Records for the task Block Start
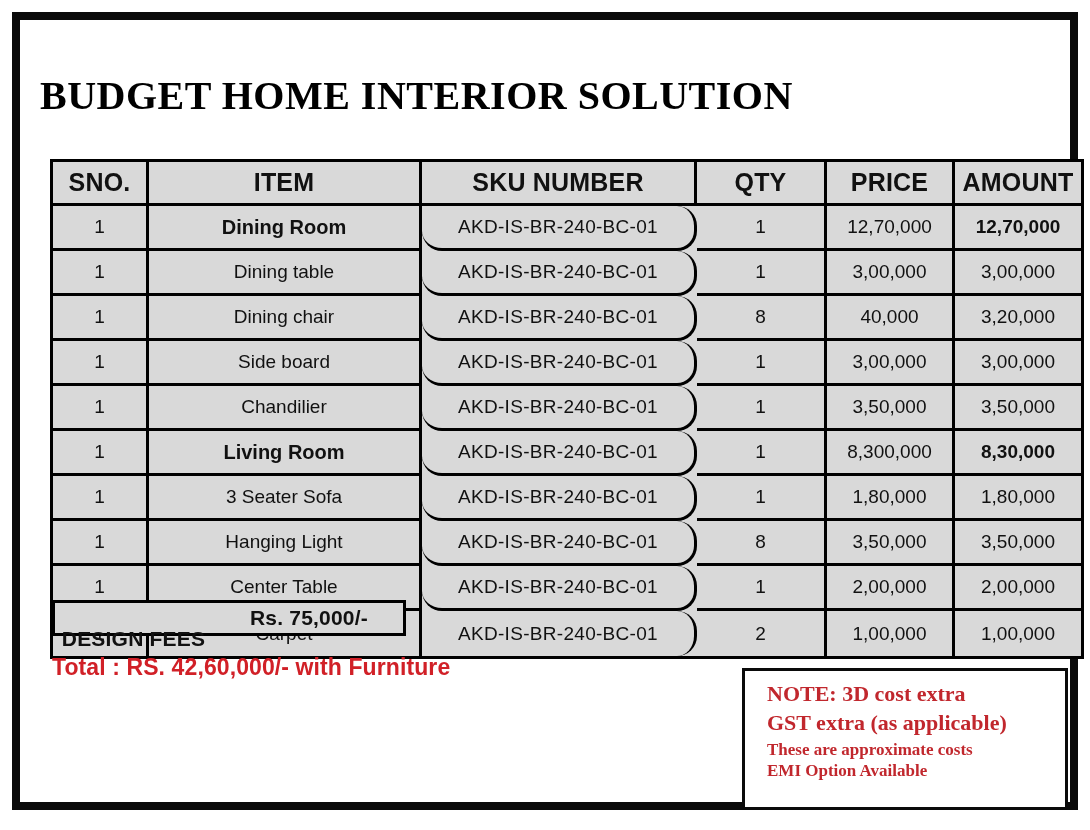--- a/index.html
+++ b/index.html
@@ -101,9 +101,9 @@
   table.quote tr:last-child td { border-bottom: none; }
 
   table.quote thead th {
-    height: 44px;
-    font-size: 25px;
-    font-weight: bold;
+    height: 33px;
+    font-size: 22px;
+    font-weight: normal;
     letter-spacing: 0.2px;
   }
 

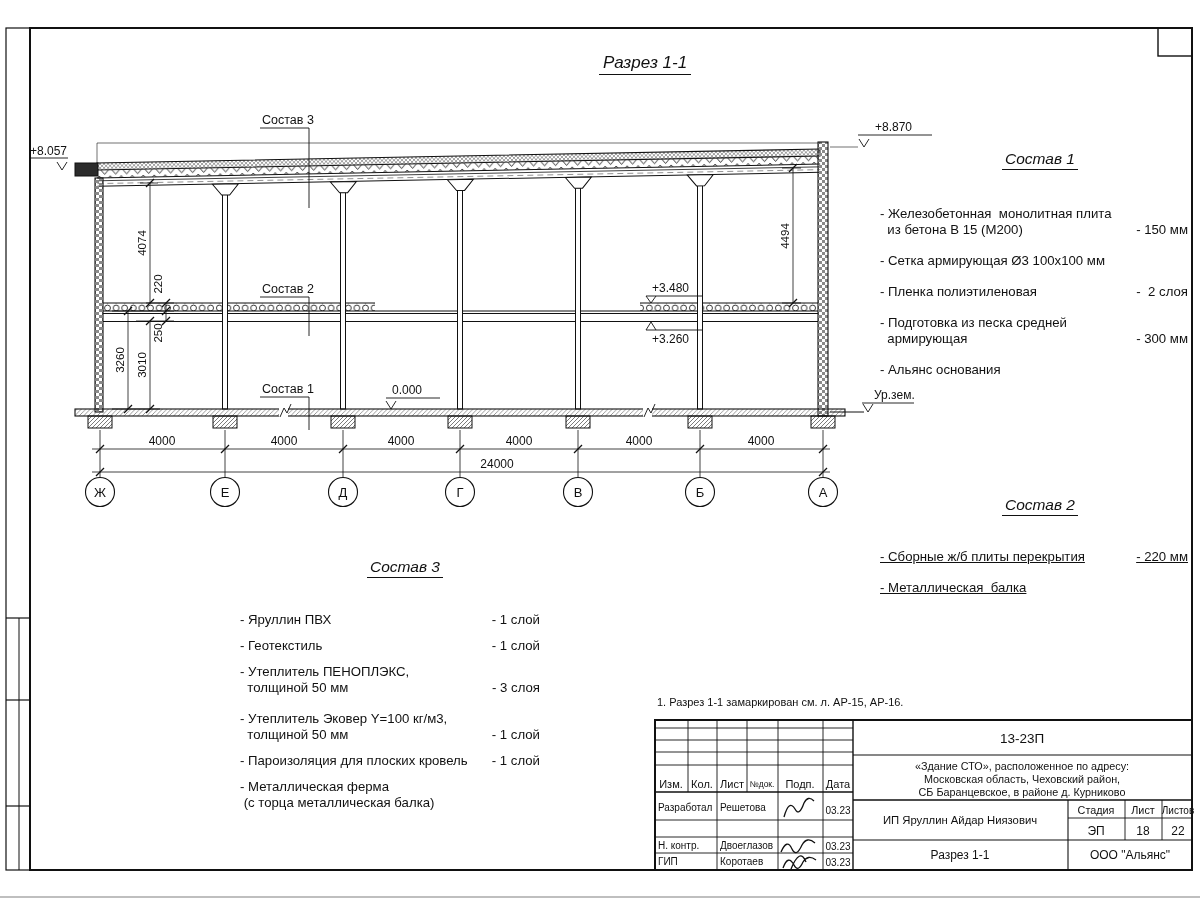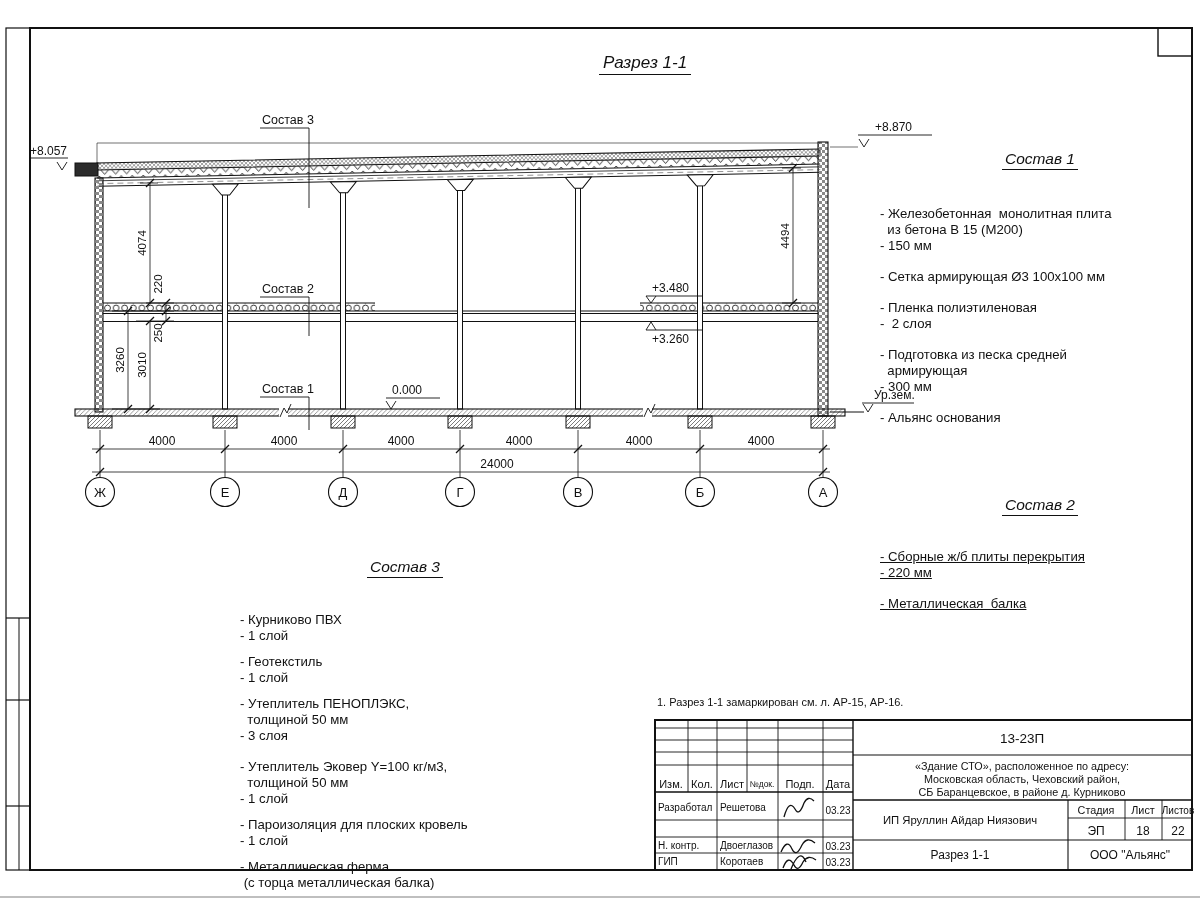--- a/index.html
+++ b/index.html
@@ -12,7 +12,7 @@
   .sostav-heading{font-size:15.5px;font-style:italic;text-align:center;}
   .sostav-heading span{border-bottom:1.3px solid #111;padding:0 3px 2px 3px;}
   .list{font-size:13.2px;line-height:16px;}
-  .list-row{display:flex;justify-content:space-between;align-items:flex-start;margin-bottom:15px;flex-direction:column;}
+  .list-row{display:flex;justify-content:space-between;align-items:flex-end;margin-bottom:15px;}
   .ln,.lv{white-space:pre;}
   .note{left:657px;top:696px;font-size:11px;}
 </style>

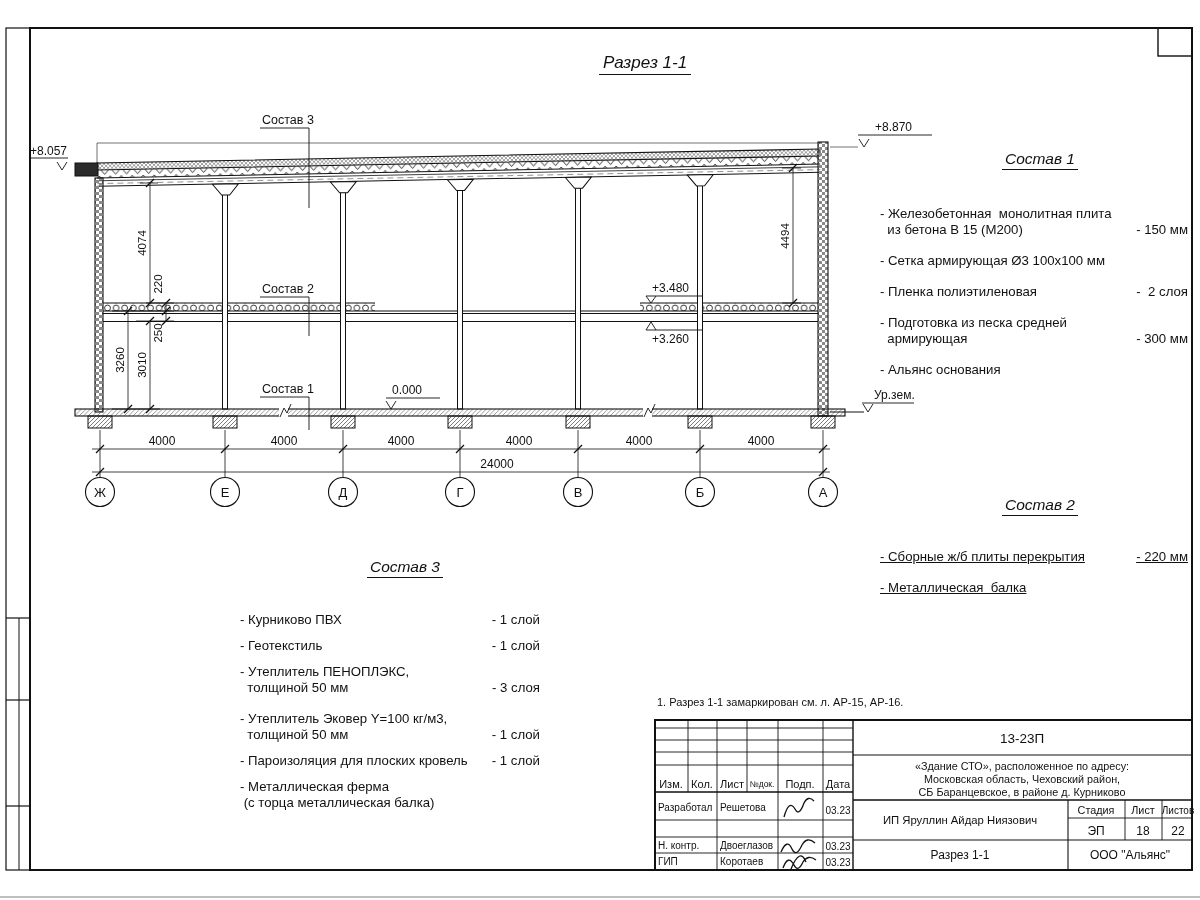--- a/index.html
+++ b/index.html
@@ -363,7 +363,7 @@
 </div>
 <div class="abs list" style="left:240px;top:612px;width:300px;">
   <div class="list-row" style="margin-bottom:10px">
-      <div class="ln">- Курниково ПВХ</div>
+      <div class="ln">- Яруллин ПВХ</div>
       <div class="lv">- 1 слой</div>
     </div>
   <div class="list-row" style="margin-bottom:10px">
Records for the task Block End
> [What is needed]: Although the records contain pictures, transcribe only their text, exactly as written.

> [Response area]:
--- a/index.html
+++ b/index.html
@@ -101,9 +101,9 @@
   table.quote tr:last-child td { border-bottom: none; }
 
   table.quote thead th {
-    height: 44px;
-    font-size: 25px;
-    font-weight: bold;
+    height: 33px;
+    font-size: 22px;
+    font-weight: normal;
     letter-spacing: 0.2px;
   }
 

--- a/index.html
+++ b/index.html
@@ -12,7 +12,7 @@
   .sostav-heading{font-size:15.5px;font-style:italic;text-align:center;}
   .sostav-heading span{border-bottom:1.3px solid #111;padding:0 3px 2px 3px;}
   .list{font-size:13.2px;line-height:16px;}
-  .list-row{display:flex;justify-content:space-between;align-items:flex-start;margin-bottom:15px;flex-direction:column;}
+  .list-row{display:flex;justify-content:space-between;align-items:flex-end;margin-bottom:15px;}
   .ln,.lv{white-space:pre;}
   .note{left:657px;top:696px;font-size:11px;}
 </style>

--- a/index.html
+++ b/index.html
@@ -363,7 +363,7 @@
 </div>
 <div class="abs list" style="left:240px;top:612px;width:300px;">
   <div class="list-row" style="margin-bottom:10px">
-      <div class="ln">- Курниково ПВХ</div>
+      <div class="ln">- Яруллин ПВХ</div>
       <div class="lv">- 1 слой</div>
     </div>
   <div class="list-row" style="margin-bottom:10px">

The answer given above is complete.